Миньон протянула к ней руку.
— Боже упаси, доктор, разве вы можете сделать все, нам такое и в голову не приходило…
Доктор Пармали с благодарностью пожала ей руку.
— Прошу вас, душенька, не величайте меня доктором. Произнести «Панси» у вас, наверное, язык не повернется — ни у кого не поворачивается[18]. Большинство друзей зовут меня «Пан», tout court[19].
— «Пан» вам очень подходит, — сказала Миньон.
— Ну конечно, вы сразу представили себе рожки и прочие атрибуты. Только я-то Пан вовсе не в честь великого козлорогого бога. Те, кого шокировало это ужасное «Паней», перекрестили меня в Пандору. Когда же я стала называть свой дом «ящиком Пандоры», они вознегодовали и быстренько сократили мое имя до Пан — и возводят его к «панике».
Фрэнк улыбнулся.
— А почему не к «пантере»? Или «панацее»?
— Ну уж нет, мои друзья не настолько галантны. Они способны додуматься разве что до панихиды. Или до панталон. — Все засмеялись. — Однако кто же, дорогие вы мои Хогарты, возьмется за организацию этого вашего комитета, будь он неладен?
— Ничего, как-нибудь, — сказала Миньон. — Я начну, a Palmeur Уайт мне, надеюсь, поможет.
— Палмер Уайт — это литературный критик? — спросила Пан.
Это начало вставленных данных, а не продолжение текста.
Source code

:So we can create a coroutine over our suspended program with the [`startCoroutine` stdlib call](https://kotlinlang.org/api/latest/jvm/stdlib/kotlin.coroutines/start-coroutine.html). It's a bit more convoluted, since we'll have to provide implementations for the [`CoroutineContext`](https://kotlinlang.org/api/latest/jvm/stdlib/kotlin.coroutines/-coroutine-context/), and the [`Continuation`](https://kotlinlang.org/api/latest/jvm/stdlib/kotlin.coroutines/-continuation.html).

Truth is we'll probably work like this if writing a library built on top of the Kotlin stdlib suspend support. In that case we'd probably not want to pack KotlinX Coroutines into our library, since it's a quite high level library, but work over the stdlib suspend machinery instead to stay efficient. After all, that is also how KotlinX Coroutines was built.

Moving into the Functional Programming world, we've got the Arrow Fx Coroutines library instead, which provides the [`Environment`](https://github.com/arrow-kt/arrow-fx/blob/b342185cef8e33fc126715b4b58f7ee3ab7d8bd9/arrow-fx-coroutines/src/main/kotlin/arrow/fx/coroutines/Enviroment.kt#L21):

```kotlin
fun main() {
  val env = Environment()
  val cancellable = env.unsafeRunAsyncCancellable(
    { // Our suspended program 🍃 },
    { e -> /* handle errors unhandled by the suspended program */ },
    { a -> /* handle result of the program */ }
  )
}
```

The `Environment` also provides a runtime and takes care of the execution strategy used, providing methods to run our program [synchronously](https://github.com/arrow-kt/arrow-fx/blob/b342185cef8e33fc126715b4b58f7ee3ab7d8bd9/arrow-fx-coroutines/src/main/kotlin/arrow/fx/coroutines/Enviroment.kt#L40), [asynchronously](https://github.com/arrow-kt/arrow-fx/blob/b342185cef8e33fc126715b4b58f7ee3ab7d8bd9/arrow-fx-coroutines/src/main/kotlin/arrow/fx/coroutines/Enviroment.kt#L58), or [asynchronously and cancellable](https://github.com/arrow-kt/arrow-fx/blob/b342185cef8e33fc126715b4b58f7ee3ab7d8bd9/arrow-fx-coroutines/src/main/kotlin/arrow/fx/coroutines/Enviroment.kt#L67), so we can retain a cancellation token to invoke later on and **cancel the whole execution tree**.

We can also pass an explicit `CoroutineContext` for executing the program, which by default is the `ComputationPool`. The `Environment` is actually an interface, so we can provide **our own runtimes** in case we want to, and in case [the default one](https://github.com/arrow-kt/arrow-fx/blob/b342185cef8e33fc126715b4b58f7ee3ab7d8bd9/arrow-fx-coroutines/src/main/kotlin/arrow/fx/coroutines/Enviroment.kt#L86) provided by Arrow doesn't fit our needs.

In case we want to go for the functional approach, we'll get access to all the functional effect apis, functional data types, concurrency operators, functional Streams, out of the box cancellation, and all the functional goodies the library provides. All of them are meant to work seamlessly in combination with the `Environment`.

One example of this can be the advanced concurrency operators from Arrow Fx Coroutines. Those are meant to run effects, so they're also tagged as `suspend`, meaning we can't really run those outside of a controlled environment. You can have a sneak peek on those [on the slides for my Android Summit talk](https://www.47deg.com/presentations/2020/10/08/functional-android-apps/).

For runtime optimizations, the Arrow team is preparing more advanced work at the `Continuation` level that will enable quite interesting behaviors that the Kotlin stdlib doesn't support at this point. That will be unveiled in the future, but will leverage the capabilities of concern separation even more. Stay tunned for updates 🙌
— Да, и профессор. Он собирался приехать в Идальго на все лето.
— Я знаю, они с Брандтом недавно смотрели какую-то тайную индейскую церемонию, — сказала Пан. — Вам повезло, что он сейчас здесь, а то ведь он на месте не сидит, ездит собирать материал для книги — кажется, об искусстве Соединенных Штатов. Мне до сих пор не удалось заманить его к себе. Вы с ним знакомы?
— Да, довольно хорошо. По Лос-Анджелесу. Когда у нас соберется группа сочувствующих и люди познакомятся друг с другом, они смогут избрать председателя. Пока нам нужны только их имена.
— И вероятно, деньги. Мне вот что пришло в голову: у нас тут есть один кошмарный тип, которому «новый курс» еще ненавистнее, чем профсоюзы. Ради возможности навредить Рузвельту он снимет с себя последнюю рубашку.
— Не вывелись еще на свете идеалисты, — тихо сказал Фрэнк. Но дамы уже больше не шутили. Они без него поняли, чт
Голос Пан продолжал перечислять имена ее приятелей:
— Жена Отто Балзера очень больна, ее с самого начала сбросим со счетов, на Сибил Шермерхорн, боюсь, тоже рассчитывать не приходится. Зато есть Хейла Рескин. Вдова одного левого профсоюзного деятеля, он умер здесь от туберкулеза. У нее трое детей, но уж если кто и откликнется на призыв о помощи, так это она… Господи, да что же это я! Совсем из головы вон — у меня ведь завтра званый вечер, и некоторые из тех, о ком мы говорили, придут к обеду. Остальных я приглашу попозже, слушать ваше выступление. Вы прямо на месте их и организуете.
— А придут ли они только ради того, чтобы слушать речи? — усомнился Фрэнк.
— Только ради того, чтобы слушать речи, — нет. Но все любят мои званые вечера. И коктейли, которые делает Шарло. Мы заманим их выпивкой, как манят осла подвешенной перед носом морковкой. А потом запрем все двери и забаррикадируем бар на все то время, что вы будете говорить.
Миньон засмеялась. Фрэнку было жаль спускать их с небес на землю.